== RECORDS FOR THE TASK ==

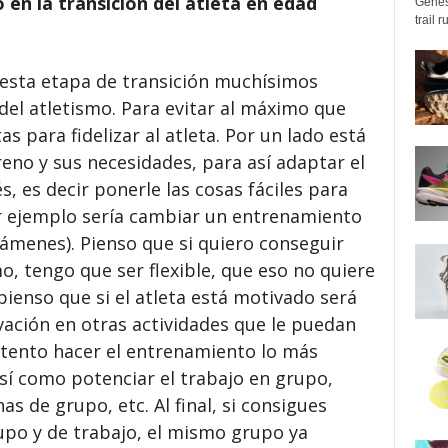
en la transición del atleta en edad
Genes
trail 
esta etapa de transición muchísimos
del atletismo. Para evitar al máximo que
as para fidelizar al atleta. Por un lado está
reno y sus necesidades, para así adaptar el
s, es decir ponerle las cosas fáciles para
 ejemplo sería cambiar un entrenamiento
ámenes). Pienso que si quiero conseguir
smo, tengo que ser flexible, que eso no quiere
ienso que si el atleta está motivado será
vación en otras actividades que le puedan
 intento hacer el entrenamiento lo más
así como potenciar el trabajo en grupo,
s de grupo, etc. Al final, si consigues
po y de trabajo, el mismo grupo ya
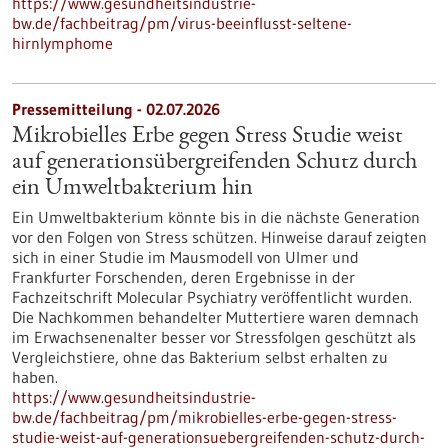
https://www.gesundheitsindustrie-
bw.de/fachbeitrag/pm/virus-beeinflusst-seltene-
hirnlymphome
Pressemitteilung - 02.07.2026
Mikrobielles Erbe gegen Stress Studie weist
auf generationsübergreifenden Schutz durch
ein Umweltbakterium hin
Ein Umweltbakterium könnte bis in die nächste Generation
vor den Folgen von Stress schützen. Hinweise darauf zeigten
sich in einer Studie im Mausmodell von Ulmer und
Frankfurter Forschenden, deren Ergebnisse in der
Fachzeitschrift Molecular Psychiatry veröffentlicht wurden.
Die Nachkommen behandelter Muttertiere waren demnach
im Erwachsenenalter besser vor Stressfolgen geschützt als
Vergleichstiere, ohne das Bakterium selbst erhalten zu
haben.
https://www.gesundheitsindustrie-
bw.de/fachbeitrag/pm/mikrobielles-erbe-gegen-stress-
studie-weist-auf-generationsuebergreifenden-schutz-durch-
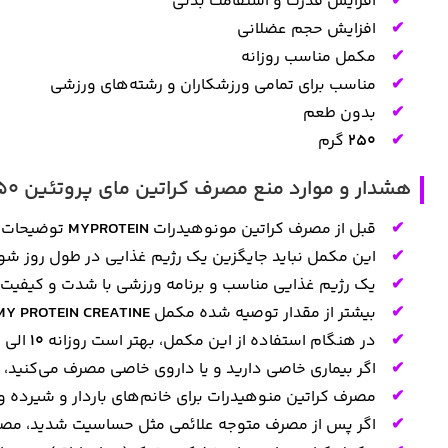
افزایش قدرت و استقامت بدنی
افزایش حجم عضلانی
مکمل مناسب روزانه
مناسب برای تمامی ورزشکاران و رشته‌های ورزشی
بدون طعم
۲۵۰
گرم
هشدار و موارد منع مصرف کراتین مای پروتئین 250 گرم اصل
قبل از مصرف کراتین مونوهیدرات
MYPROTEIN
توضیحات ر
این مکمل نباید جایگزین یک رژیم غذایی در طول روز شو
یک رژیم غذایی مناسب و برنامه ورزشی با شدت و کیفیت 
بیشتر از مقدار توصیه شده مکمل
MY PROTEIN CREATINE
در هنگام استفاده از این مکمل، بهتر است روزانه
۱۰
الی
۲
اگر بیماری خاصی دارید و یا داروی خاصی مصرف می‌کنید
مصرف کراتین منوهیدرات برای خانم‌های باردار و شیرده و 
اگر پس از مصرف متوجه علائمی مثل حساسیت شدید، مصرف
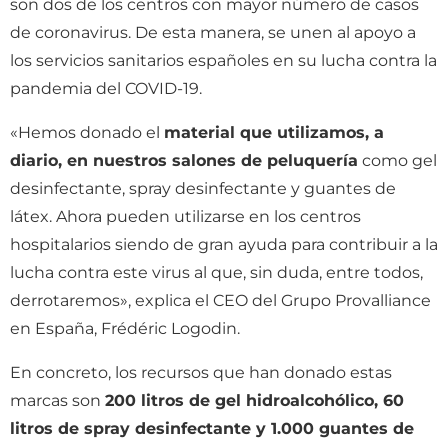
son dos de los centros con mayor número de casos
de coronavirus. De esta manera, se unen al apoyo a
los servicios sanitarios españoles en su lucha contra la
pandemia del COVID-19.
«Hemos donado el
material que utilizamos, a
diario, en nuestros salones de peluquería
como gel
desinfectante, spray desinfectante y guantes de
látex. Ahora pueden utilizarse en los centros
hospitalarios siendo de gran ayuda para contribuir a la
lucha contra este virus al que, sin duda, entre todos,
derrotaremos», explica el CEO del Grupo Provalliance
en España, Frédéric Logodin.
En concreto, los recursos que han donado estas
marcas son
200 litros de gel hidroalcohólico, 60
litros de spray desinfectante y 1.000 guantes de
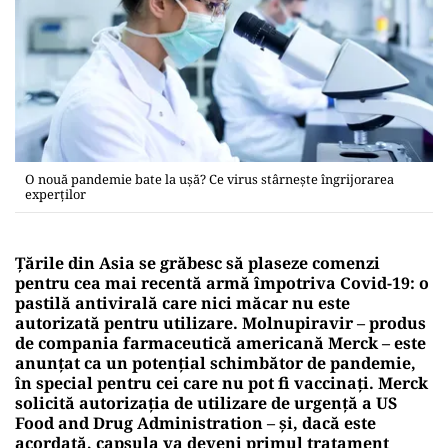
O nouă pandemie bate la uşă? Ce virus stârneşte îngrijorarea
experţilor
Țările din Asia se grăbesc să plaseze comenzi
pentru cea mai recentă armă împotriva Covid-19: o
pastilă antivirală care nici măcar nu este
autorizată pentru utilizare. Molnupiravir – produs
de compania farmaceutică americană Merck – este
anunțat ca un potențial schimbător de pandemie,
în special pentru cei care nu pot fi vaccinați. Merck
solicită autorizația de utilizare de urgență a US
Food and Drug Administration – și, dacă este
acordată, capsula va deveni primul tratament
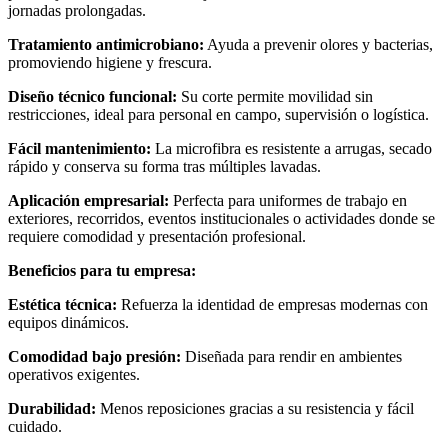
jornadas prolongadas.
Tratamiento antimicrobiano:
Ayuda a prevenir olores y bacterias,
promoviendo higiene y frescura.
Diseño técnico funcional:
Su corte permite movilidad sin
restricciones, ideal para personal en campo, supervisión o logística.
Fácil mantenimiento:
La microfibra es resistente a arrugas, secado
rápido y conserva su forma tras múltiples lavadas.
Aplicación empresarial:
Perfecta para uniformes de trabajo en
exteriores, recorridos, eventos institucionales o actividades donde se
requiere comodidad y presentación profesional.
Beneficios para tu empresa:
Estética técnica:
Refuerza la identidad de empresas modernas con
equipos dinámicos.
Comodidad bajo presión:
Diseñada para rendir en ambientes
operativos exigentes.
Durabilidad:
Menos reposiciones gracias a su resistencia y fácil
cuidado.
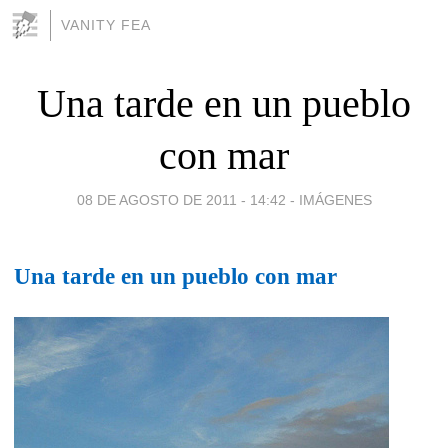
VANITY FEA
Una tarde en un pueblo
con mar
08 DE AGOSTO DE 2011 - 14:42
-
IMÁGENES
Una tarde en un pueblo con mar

===
== RECORDS FOR THE TASK ==

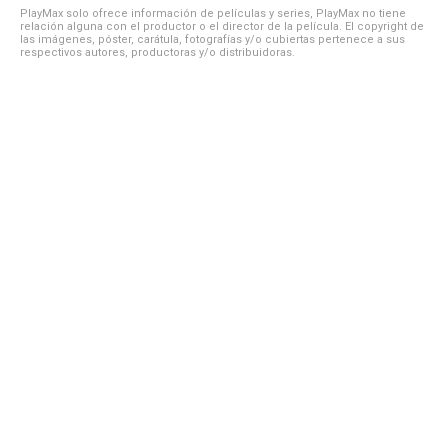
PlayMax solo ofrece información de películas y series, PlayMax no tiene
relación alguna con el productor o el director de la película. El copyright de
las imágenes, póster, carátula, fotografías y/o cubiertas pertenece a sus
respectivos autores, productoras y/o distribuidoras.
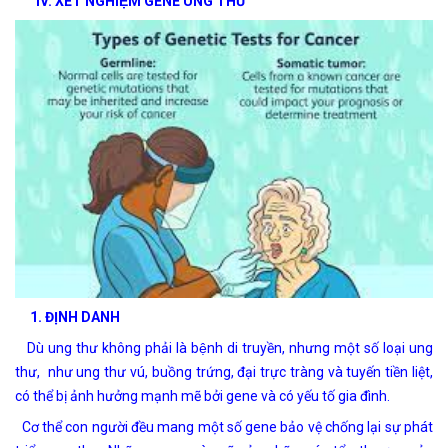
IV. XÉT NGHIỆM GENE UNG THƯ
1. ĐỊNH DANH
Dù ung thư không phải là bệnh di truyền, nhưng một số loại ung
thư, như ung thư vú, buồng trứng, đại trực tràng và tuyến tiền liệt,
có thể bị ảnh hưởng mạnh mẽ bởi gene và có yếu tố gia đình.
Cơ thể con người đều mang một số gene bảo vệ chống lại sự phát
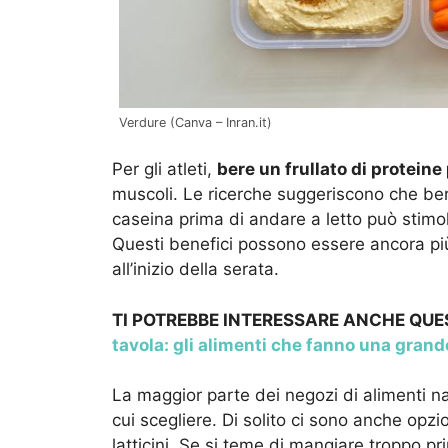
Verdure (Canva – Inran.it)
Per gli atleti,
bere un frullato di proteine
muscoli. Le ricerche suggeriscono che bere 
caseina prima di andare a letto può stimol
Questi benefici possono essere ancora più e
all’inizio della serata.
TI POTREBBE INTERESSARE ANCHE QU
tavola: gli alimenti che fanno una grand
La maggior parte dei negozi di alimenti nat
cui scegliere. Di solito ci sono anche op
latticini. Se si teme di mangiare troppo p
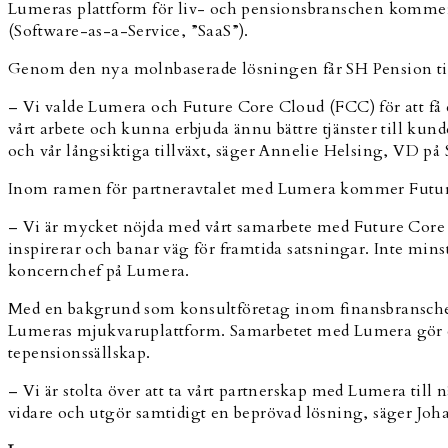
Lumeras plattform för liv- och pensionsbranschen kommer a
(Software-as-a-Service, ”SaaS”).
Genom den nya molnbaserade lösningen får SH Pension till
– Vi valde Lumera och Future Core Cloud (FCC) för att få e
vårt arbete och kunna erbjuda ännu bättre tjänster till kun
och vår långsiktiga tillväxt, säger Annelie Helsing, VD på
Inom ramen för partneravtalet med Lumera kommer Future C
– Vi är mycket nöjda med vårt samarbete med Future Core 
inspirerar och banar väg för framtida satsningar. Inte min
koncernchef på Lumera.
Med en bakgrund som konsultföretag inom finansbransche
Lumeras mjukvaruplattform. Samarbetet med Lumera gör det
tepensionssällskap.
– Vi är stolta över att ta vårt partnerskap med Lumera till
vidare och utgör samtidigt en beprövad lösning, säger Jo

===
== RECORDS FOR THE TASK ==

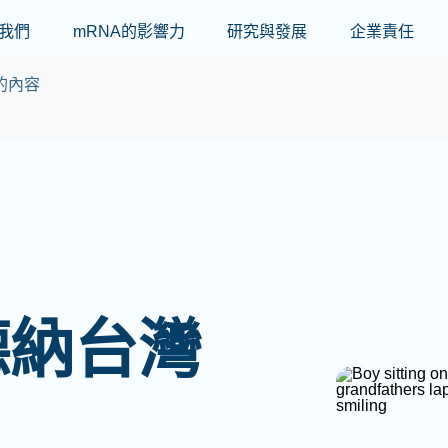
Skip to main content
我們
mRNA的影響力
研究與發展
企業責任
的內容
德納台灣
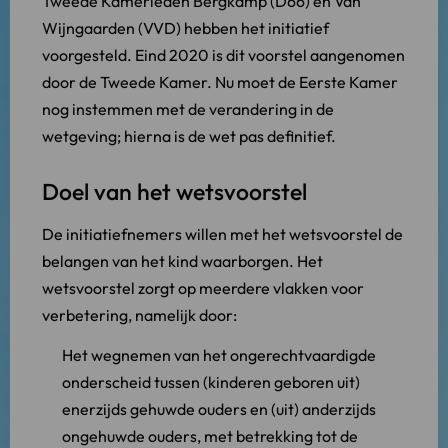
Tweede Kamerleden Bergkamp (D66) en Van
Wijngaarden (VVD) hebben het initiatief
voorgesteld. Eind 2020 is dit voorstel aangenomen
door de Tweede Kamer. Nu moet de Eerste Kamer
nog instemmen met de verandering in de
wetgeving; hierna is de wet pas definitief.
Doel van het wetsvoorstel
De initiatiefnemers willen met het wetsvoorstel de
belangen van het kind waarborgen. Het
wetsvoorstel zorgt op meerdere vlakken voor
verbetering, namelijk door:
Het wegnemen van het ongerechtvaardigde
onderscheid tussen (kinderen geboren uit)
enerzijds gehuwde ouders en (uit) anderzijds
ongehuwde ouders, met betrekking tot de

===

#### PROBLEM DESCRIPTION:
Report every line of the data above that contains the string "Lumeras" by copying it in full.

#### ANSWER TO THIS TASK:
Lumeras plattform för liv- och pensionsbranschen kommer a
Lumeras mjukvaruplattform. Samarbetet med Lumera gör det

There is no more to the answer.